╭──
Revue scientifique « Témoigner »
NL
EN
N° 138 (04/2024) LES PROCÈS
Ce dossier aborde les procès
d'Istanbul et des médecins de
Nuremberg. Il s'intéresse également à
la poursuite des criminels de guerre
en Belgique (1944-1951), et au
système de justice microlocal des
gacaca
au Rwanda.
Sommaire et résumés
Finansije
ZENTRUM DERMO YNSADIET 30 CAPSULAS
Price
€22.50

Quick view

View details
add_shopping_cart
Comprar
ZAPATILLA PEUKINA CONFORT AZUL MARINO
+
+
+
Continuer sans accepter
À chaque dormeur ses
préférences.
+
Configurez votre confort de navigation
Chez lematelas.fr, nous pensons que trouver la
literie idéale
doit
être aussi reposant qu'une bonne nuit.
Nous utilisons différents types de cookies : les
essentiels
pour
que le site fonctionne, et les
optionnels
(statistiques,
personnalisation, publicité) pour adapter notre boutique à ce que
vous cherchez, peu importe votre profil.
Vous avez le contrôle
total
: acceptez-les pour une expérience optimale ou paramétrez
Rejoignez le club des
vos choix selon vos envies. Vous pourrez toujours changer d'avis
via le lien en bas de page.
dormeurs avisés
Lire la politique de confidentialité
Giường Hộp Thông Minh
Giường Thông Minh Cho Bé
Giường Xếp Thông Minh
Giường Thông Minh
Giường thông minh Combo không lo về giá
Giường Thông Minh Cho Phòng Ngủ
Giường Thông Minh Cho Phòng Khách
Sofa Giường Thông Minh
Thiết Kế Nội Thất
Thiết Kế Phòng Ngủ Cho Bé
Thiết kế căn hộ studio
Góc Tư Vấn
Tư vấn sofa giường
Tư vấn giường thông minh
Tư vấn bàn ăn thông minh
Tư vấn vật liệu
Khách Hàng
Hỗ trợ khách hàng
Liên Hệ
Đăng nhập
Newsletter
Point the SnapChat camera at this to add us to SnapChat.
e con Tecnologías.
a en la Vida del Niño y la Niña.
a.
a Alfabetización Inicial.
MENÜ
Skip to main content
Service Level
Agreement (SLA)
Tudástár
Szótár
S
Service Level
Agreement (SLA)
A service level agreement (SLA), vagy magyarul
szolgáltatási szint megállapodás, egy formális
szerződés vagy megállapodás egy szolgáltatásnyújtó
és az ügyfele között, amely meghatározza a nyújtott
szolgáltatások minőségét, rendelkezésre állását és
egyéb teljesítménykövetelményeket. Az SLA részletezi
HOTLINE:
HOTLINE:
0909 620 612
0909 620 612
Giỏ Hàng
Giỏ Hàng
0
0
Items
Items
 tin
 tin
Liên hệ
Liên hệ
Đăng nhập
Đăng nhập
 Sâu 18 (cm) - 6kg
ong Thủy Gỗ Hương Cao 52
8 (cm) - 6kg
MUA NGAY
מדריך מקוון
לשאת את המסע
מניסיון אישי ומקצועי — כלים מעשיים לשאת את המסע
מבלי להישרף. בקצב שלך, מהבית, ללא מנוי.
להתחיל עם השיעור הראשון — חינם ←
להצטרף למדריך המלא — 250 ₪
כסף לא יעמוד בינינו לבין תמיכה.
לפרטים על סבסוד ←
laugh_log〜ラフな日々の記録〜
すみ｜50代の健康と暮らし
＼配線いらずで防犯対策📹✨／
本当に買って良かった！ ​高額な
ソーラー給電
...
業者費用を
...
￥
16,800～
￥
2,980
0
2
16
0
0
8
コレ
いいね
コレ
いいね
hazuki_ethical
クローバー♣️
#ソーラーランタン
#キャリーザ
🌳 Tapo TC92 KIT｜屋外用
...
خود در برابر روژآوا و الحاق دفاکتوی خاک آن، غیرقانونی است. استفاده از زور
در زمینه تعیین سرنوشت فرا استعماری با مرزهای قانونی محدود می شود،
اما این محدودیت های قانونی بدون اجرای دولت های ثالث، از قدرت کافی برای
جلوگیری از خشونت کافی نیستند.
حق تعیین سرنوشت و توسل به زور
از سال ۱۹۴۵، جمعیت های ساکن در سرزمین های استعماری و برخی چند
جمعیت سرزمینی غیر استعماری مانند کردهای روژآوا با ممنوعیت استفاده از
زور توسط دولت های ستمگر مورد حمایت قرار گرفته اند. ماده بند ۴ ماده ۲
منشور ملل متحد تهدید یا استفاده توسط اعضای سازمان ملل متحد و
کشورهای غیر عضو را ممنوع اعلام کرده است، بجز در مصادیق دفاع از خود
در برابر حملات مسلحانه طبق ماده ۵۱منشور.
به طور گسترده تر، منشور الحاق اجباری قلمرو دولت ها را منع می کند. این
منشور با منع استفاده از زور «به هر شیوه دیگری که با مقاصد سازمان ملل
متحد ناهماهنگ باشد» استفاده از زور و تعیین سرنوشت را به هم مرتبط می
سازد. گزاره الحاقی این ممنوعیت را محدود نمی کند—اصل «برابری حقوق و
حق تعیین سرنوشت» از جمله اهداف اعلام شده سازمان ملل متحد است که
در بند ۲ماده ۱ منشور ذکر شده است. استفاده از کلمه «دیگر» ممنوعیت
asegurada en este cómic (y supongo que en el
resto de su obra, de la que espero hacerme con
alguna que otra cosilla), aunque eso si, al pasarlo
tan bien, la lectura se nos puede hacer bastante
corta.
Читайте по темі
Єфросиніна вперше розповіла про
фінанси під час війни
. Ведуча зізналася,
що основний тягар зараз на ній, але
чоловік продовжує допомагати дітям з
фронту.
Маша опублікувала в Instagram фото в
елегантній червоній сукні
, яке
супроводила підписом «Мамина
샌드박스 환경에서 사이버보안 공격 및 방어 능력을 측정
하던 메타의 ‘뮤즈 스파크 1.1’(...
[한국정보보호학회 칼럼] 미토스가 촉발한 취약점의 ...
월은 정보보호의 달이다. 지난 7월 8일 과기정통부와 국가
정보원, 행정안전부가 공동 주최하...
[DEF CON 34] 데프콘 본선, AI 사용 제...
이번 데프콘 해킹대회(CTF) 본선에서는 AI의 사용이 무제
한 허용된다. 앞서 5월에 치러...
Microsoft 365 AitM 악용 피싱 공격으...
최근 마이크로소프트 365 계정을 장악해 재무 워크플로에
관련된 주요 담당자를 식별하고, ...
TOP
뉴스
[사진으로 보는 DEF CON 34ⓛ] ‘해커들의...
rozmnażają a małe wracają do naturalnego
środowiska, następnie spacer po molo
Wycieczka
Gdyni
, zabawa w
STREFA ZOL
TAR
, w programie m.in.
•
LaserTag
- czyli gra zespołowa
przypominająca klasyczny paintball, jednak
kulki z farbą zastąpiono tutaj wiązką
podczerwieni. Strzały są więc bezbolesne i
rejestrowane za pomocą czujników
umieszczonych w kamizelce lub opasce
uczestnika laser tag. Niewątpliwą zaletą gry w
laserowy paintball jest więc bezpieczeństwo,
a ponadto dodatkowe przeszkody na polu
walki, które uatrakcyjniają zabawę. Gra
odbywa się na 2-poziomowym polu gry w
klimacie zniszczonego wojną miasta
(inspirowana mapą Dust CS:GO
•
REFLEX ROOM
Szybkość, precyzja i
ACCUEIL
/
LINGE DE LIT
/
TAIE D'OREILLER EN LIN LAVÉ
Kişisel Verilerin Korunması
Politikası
╰──
What you need to do: If a line of the entries above holds "paintball", count it, then report the total alone.

Your response: 2